Miller worked around a pair of miscues in the seventh to strand two and then worked around the automatic runner placed on second in the eighth, getting Rebecca Cassel-Siskind to pop up a sacrifice bunt attempt to prevent the go-ahead run from moving 90 feet away. Two batters later, Ella DeCrescenzo beat out an infield single to put runners at the corners, but Bella Tassone skied to center to end the inning.
The game did not last long in the bottom half – two pitches, in fact, as after Halvorsen was placed on second Weiterman executed a sacrifice bunt to move the winning run 90 feet away. Whittier than got a solid piece of an elevated pitch and drove it to left for a game-winning sacrifice fly that was plenty deep enough as KSC won the first meeting between the two programs in 10 years and also took a 3-2 lead in the series (with every game being played in Florida).
"What a game," said Owls head coach Haley Chandler. "Our team played what Keene State softball can and should be. I'm so proud of how we played. We held our own, played our game, and were unflappable (with runners on/after allowing the go-ahead home run). They stayed cool-headed, slowed the game down when they had to, and stayed locked in. Our whole bench and field players were the whole game and it showed."
Demmy got the start in the circle, going the first five innings and allowing three runs (two earned) on three hits with three walks and three strikeouts.
Secaira-Cotto also went five for Wesleyan, giving up seven hits and three runs (one earned) with one strikeout. Kelly Baker (0-1) took the loss in relief.
Both pitching staffs kept the ball on the ground all day – with nearly half the outs (23 of 47) coming on the ground. But when the Owls needed situational hitting, they got it to move over .500 for the first time in 2025.

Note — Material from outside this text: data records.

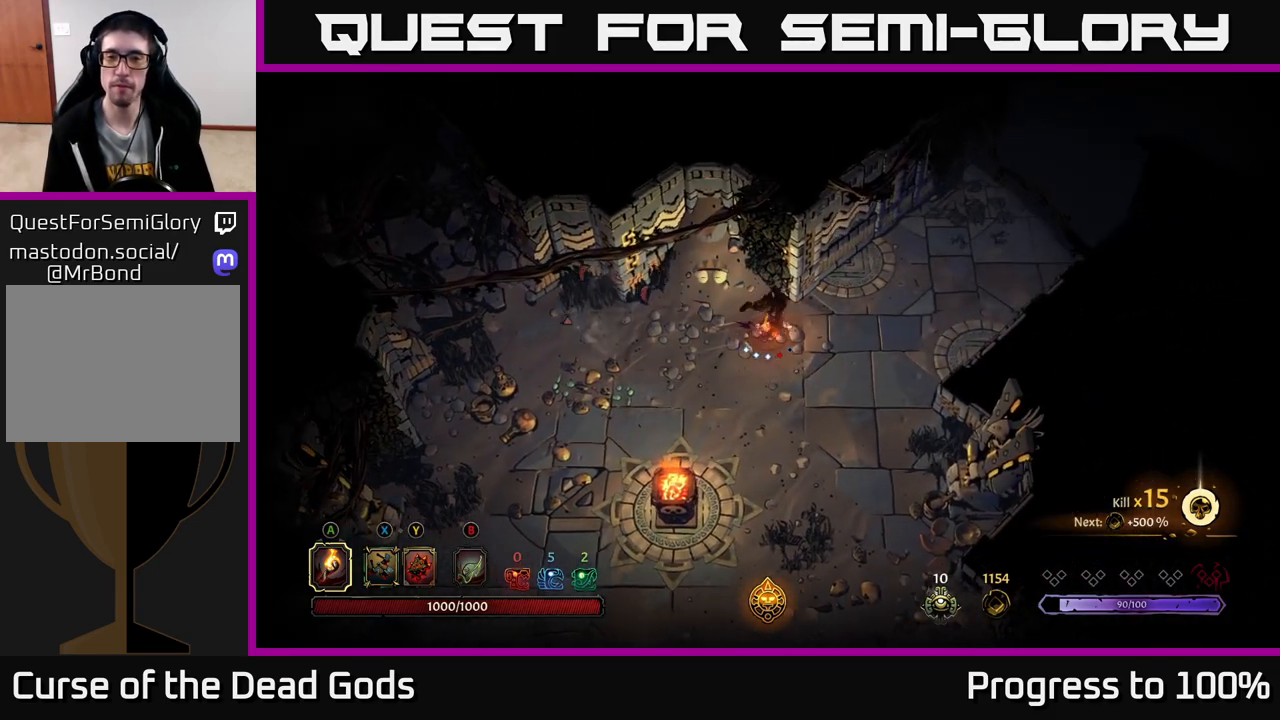
{"buttons": [], "left_stick": "up-right", "right_stick": "center", "events": [[83, "R2", "up"], [133, "left_stick", "right"], [367, "left_stick", "up-right"]]}
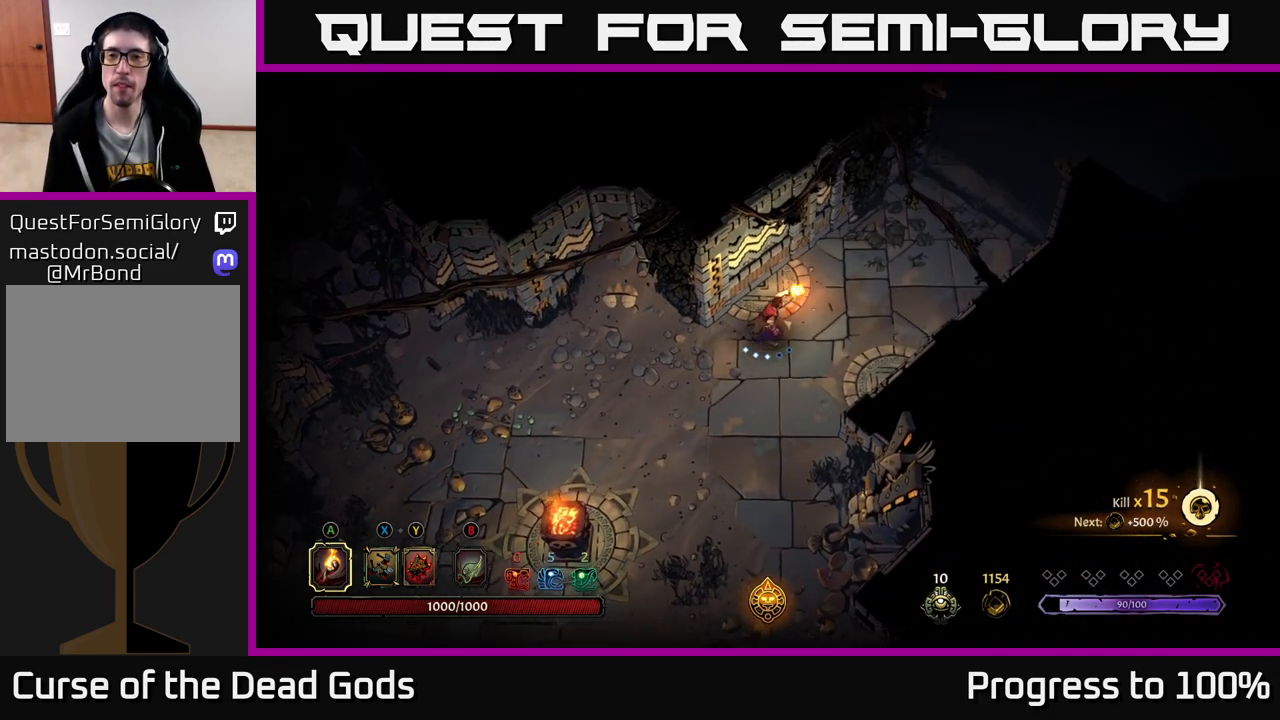
{"buttons": [], "left_stick": "up-right", "right_stick": "center", "events": []}
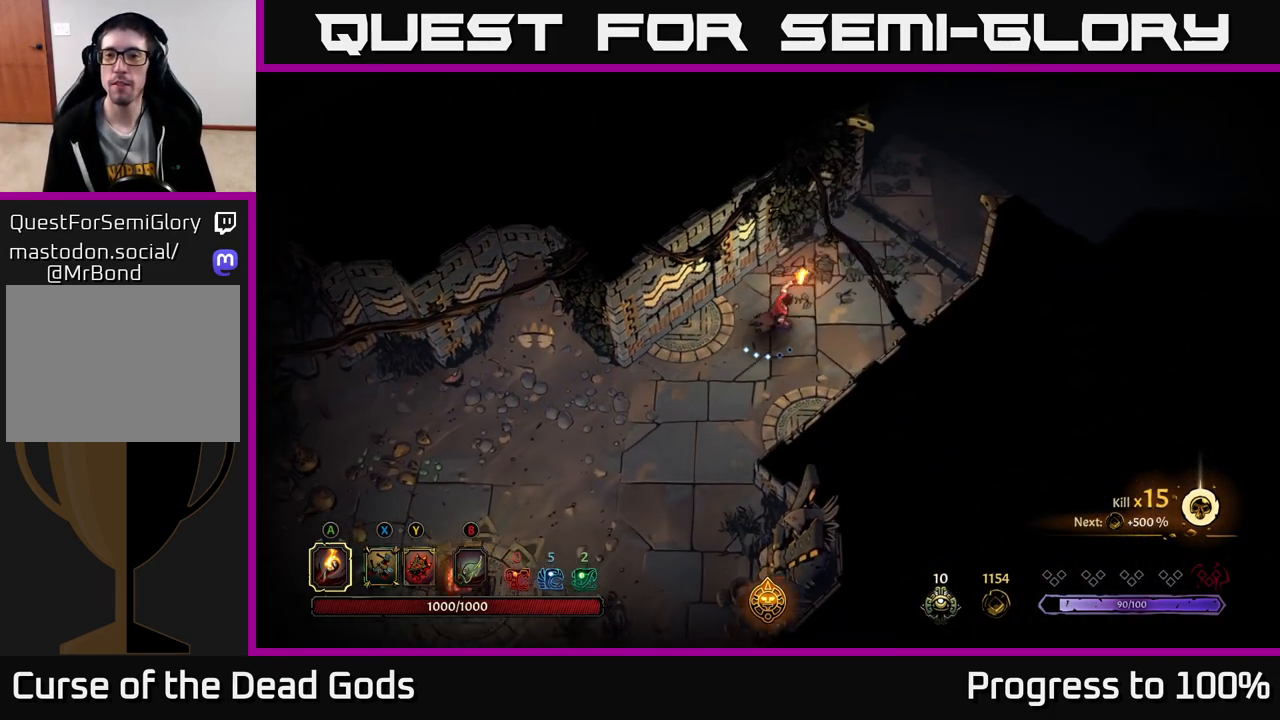
{"buttons": [], "left_stick": "up-right", "right_stick": "center", "events": []}
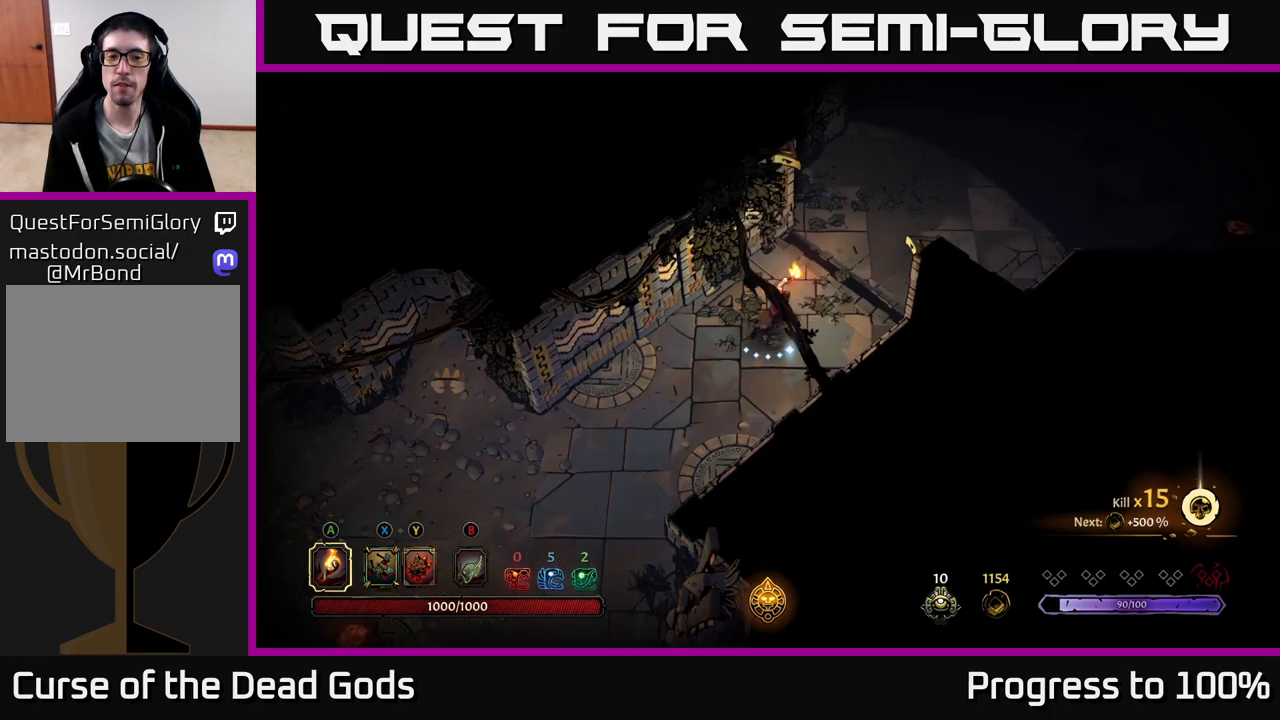
{"buttons": [], "left_stick": "up-right", "right_stick": "center", "events": []}
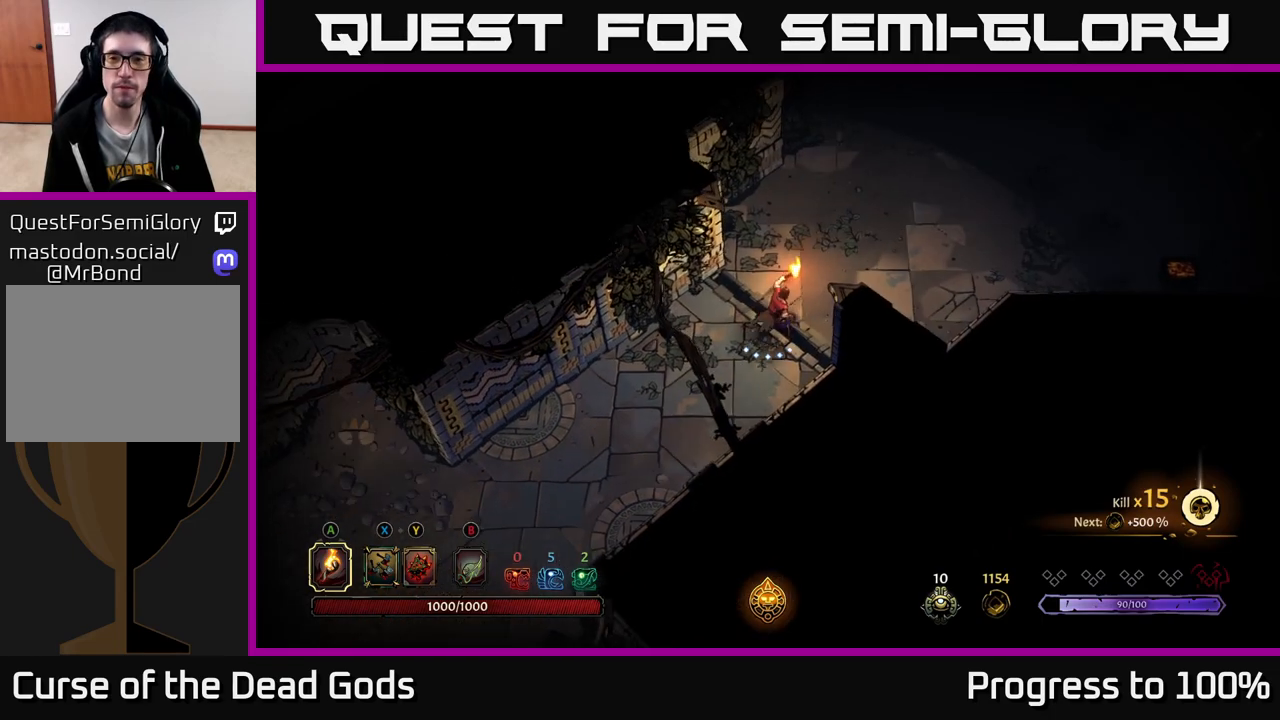
{"buttons": [], "left_stick": "up-right", "right_stick": "center", "events": []}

KSC had no trouble dispatching Keuka (0-4) – a New York-based school in the Empire 8 Conference – earlier in the day, taking the lead in the top of the first and then running away with a seven-run third inning that included a two-run triple to deep right by
Hayley Townsend that pushed the Owls' lead to five. Two batters later, Picard launched her first home run of the season to dead center field to make it 8-0 as the Owls battered Wolves starter Abbie DeRock (0-2) to the tune of nine hits and eight runs in 2.2 innings. Only one of the runs allowed was earned, but KSC at one point recorded five consecutive hits in the third. They finished with 15 overall, outhitting Keuka 15-3.
Megan Strzegowski (2-0) again got plenty of run support and earned the win in the run-rule shortened affair, tossing three scoreless innings and allowing just two hits. She walked four and whiffed one.
"Those kind of games can be traps," said Chandler. "They can be easy to drop because you are too relaxed after you score a few. But we had lots of chances and they played at their own level instead of at Keuka's level and that is what we talked about after we went up."
KSC already has a pair of wins by at least eight runs, matching their entirety from a season ago.
The Owls had five multi-hit efforts against Keuka, with Picard and Weiterman combining to drive in five runs. Picard is 7-for-16 (.489 AVG) over the first five games of the season and is reaching at a .452 clip.
Thanks to the postponement of the game against Nazareth University this past Sunday, Keene State now has a make-up game scheduled for tomorrow afternoon (Wednesday, March 19) against Juniata College (4-9) at 4:15 p.m.